■ Stated goal 1 ■
Return each line in the entries below that contains the string "kern", matching upper and lower case.

■ Text extract ■
# Need to prime old failing paint on Hardie Plank?



## detailssls (May 23, 2018)

Starting a great T and M gig painting/staining a large exterior with fiber cement siding. Clients agreed to Aura Matte Ext. but I'm having trouble finding info on whether or not I need to or should prime the siding first. The paint is chalky and hasn't been well maintained. Hardie says no oil, however, the upper part of house is cedar shingles and I will be using oil primer there with a solid stain, bc the bleaching oil isn't coming off completely after washing. I'd just like to hear what other professionals would recommend. Any thoughts much appreciated. Thanks!


----------



## Jmayspaint (Mar 26, 2013)

You’ll have to do something about the chalk. 
It’s best to remove as much of it as possible by scrubbing/washing. Any left after that can be treated with a stabilizer. 

Seal Krete Original is one I like. Loxon masonry conditioner is another. Regular primer isn’t much help over chalk. 


Sent from my iPhone using Tapatalk


----------



## detailssls (May 23, 2018)

I should have said previously painted fiber cement. Does that make a difference with the type of primer? The chalk is coming right off with power washing.

■ Supplied data ■
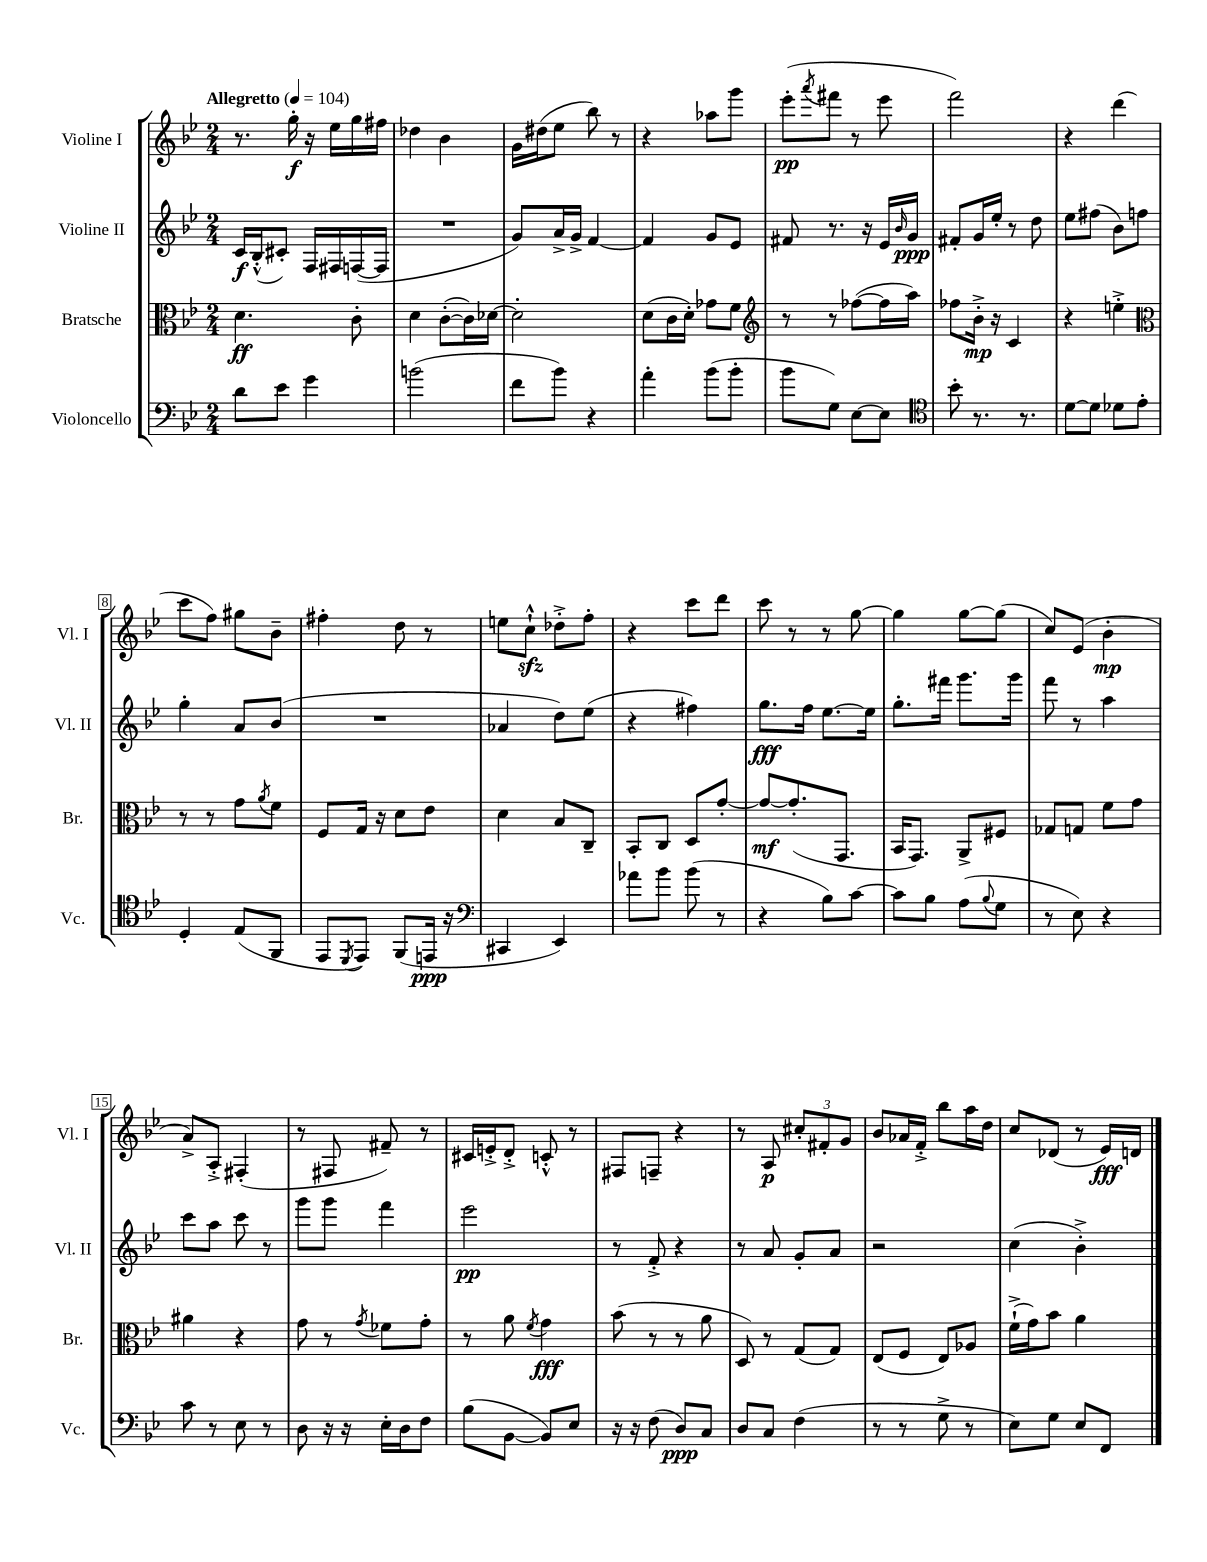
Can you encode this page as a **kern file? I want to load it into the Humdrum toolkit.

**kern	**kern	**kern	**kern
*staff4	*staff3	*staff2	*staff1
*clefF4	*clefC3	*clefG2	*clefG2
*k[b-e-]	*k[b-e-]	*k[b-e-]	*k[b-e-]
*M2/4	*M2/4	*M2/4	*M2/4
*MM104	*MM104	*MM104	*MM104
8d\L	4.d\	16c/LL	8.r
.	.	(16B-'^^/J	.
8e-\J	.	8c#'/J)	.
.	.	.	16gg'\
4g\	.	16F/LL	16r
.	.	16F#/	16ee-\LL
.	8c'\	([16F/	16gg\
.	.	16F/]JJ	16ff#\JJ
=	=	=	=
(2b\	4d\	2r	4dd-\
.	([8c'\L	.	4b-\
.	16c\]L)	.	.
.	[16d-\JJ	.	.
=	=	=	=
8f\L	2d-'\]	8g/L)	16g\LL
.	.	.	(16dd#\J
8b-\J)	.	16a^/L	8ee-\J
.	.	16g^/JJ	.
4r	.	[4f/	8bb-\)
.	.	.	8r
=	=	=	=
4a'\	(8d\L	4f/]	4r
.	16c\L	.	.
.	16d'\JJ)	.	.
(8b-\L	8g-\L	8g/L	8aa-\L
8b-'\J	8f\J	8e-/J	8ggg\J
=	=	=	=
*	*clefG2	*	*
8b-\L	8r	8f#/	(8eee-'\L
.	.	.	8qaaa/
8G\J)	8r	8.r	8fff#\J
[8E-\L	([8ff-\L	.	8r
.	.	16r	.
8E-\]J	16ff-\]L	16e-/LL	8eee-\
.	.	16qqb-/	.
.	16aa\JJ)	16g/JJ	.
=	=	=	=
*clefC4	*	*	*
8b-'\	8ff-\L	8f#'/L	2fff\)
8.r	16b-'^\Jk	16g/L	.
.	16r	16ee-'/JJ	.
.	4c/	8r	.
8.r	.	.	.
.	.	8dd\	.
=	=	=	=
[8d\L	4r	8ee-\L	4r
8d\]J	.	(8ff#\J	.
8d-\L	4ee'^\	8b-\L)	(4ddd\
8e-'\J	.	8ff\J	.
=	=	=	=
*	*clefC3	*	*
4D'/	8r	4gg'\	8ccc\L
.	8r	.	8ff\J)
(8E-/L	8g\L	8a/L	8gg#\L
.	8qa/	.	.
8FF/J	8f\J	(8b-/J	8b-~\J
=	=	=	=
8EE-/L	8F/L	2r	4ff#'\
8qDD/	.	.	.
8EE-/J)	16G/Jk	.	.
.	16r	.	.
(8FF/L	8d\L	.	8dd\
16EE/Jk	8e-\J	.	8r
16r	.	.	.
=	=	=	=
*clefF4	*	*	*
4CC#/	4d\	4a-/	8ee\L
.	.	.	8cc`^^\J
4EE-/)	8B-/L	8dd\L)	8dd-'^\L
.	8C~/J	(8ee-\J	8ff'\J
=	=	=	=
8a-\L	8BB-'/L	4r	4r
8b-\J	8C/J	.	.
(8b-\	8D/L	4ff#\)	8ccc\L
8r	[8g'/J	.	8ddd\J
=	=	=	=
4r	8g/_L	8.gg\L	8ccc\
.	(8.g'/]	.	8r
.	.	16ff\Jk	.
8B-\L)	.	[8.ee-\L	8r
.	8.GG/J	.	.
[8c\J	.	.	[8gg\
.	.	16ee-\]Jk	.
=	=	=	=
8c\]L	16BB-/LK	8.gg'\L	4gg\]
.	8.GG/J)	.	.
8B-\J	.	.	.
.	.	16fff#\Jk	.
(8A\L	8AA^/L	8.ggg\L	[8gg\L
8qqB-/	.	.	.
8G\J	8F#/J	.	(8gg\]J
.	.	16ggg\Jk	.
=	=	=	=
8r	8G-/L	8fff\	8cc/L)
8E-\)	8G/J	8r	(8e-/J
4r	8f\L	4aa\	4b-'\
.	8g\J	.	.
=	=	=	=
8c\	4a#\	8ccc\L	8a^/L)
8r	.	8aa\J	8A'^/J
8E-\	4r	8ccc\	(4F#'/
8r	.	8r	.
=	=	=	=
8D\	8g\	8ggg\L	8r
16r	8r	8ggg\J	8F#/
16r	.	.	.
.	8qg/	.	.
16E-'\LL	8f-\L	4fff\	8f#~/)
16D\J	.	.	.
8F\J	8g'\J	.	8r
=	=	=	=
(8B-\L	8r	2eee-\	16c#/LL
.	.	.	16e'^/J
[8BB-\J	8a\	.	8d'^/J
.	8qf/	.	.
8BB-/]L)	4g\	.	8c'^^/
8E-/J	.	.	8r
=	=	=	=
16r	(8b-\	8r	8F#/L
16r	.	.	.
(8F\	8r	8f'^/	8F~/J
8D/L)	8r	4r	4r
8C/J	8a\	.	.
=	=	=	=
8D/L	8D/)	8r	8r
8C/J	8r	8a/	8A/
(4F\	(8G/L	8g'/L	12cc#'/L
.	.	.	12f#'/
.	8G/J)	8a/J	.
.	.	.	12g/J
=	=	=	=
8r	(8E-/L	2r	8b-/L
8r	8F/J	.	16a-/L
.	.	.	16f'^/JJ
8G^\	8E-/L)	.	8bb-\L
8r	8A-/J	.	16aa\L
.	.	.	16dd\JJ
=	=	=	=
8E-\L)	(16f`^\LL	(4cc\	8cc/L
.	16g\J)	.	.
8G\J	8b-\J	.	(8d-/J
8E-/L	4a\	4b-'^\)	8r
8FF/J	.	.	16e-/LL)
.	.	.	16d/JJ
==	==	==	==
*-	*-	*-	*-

■ Stated goal 2 ■
Copy the whole forum thread about priming old paint on Hardie Plank, word for word.

■ Final result 1 ■
Can you encode this page as a **kern file? I want to load it into the Humdrum toolkit.
**kern	**kern	**kern	**kern

■ Final result 2 ■
# Need to prime old failing paint on Hardie Plank?



## detailssls (May 23, 2018)

Starting a great T and M gig painting/staining a large exterior with fiber cement siding. Clients agreed to Aura Matte Ext. but I'm having trouble finding info on whether or not I need to or should prime the siding first. The paint is chalky and hasn't been well maintained. Hardie says no oil, however, the upper part of house is cedar shingles and I will be using oil primer there with a solid stain, bc the bleaching oil isn't coming off completely after washing. I'd just like to hear what other professionals would recommend. Any thoughts much appreciated. Thanks!


----------



## Jmayspaint (Mar 26, 2013)

You’ll have to do something about the chalk. 
It’s best to remove as much of it as possible by scrubbing/washing. Any left after that can be treated with a stabilizer. 

Seal Krete Original is one I like. Loxon masonry conditioner is another. Regular primer isn’t much help over chalk. 


Sent from my iPhone using Tapatalk


----------



## detailssls (May 23, 2018)

I should have said previously painted fiber cement. Does that make a difference with the type of primer? The chalk is coming right off with power washing.